Waterfall in Scrum Clothing

It was painfully clear the people from the vendor wanted to please us when they started using Scrum terminology to describe what they were doing. It's just a shame that they were still doing waterfall.

Sitting across the table from them at the kickoff meeting, the vendor representatives laid out their schedule. They told us what to expect with each sprint, listing out deliverables and so forth. Aside from the fact that this was all projected out ahead of time and left in no way to their development team, the sprints themselves were of irregular lengths. There were two week, three week, and even five week sprints, in no perceptible order or pattern. Finally someone asked them why the sprints were different lengths, and a project manager told us that this was necessary because some of the work couldn't be made to fit into sprints of a single length.

At this point, let me make two things clear:

First, in Scrum, the product owner prioritizes the backlog and the team selects what they can work on based on that prioritization. This involves discussion and even negotiation between the two parties, mediated by the scrum master. Though the ultimate goal of the project can be defined, we won't know  for certain what goes into a particular sprint until the team actually commits to it.

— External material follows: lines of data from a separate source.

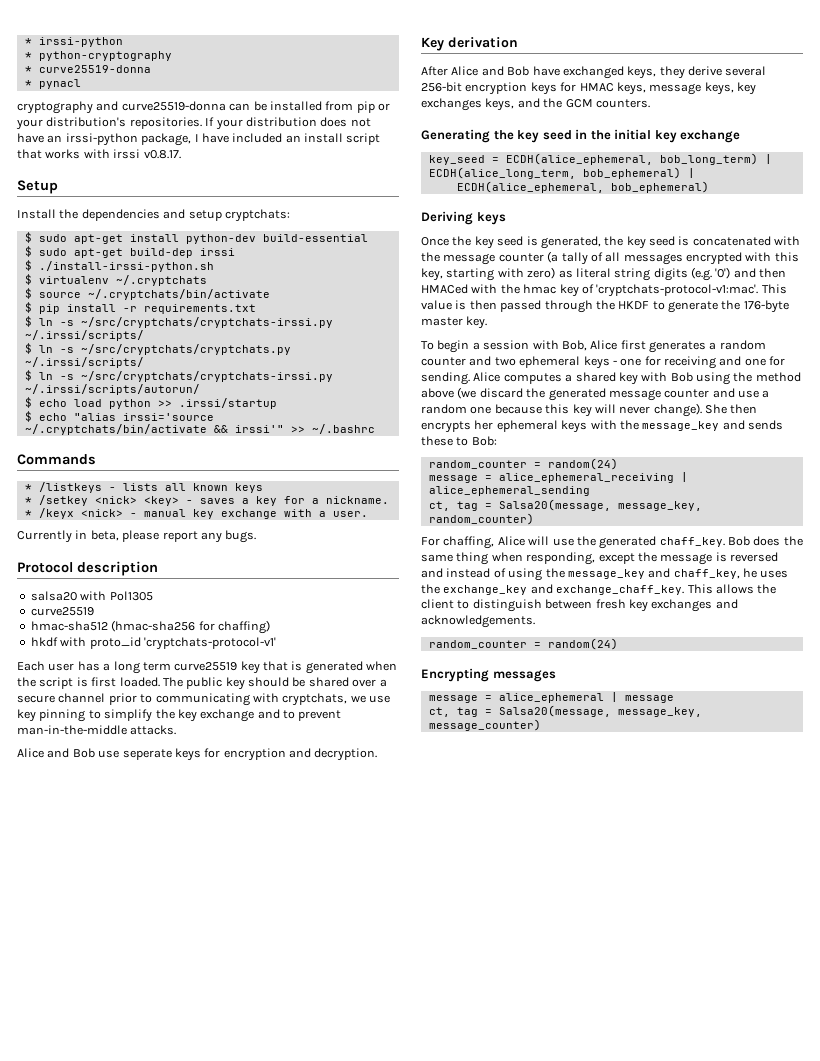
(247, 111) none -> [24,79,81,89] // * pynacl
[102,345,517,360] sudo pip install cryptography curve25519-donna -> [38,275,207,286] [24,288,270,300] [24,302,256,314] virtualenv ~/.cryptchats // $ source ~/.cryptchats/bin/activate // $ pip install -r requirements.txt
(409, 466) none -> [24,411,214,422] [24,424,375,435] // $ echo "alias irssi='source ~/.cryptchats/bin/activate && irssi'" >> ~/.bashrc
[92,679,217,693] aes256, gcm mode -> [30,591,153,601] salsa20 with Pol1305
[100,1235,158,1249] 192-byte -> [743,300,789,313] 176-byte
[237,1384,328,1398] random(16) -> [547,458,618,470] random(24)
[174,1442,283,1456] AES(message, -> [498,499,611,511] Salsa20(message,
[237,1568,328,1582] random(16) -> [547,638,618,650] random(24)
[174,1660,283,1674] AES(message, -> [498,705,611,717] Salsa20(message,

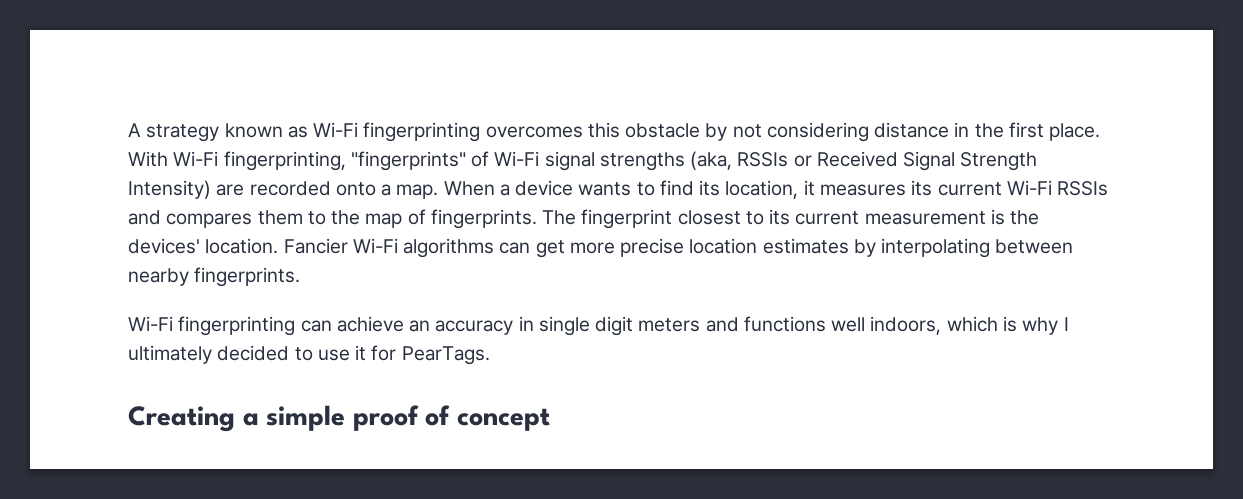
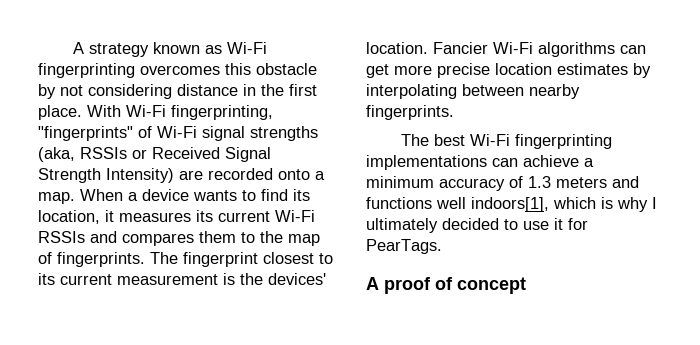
[128,316,296,336] Wi-Fi fingerprinting -> [400,134,612,149] [366,155,487,170] The best Wi-Fi fingerprinting implementations
[409,316,634,336] an accuracy in single digit -> [584,158,594,167] [366,176,551,191] a minimum accuracy of 1.3
[870,316,942,335] indoors, -> [471,197,549,212] indoors[1],
[128,405,346,432] Creating a simple -> [366,277,379,290] A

Second, work can always be made to fit within a defined sprint length, whether that's one, two, or four weeks. Every so often I encounter a team that insists they're special snowflakes with work unlike any other team's, and so they can't organize along these lines. They've always been wrong. Additionally, it's a really bad idea to have sprints go longer than four weeks, as this detracts from the agility of the team. They have fewer opportunities to respond to change the longer the sprint goes.

When the project came to a close, we were all invited to participate in a 'retrospective.' I thought this was weird, given that we were the client and not the team members. I was right. It was weird. This was an old-fashioned post mortem with the client that was shoehorned into the general format of a retrospective.

Waterfall is not my preference, but I far prefer it being presented honestly and on its own terms rather than dressed up in Agile garb and paraded around. Rather than being impressed with the vendor's effort, I questioned their wisdom.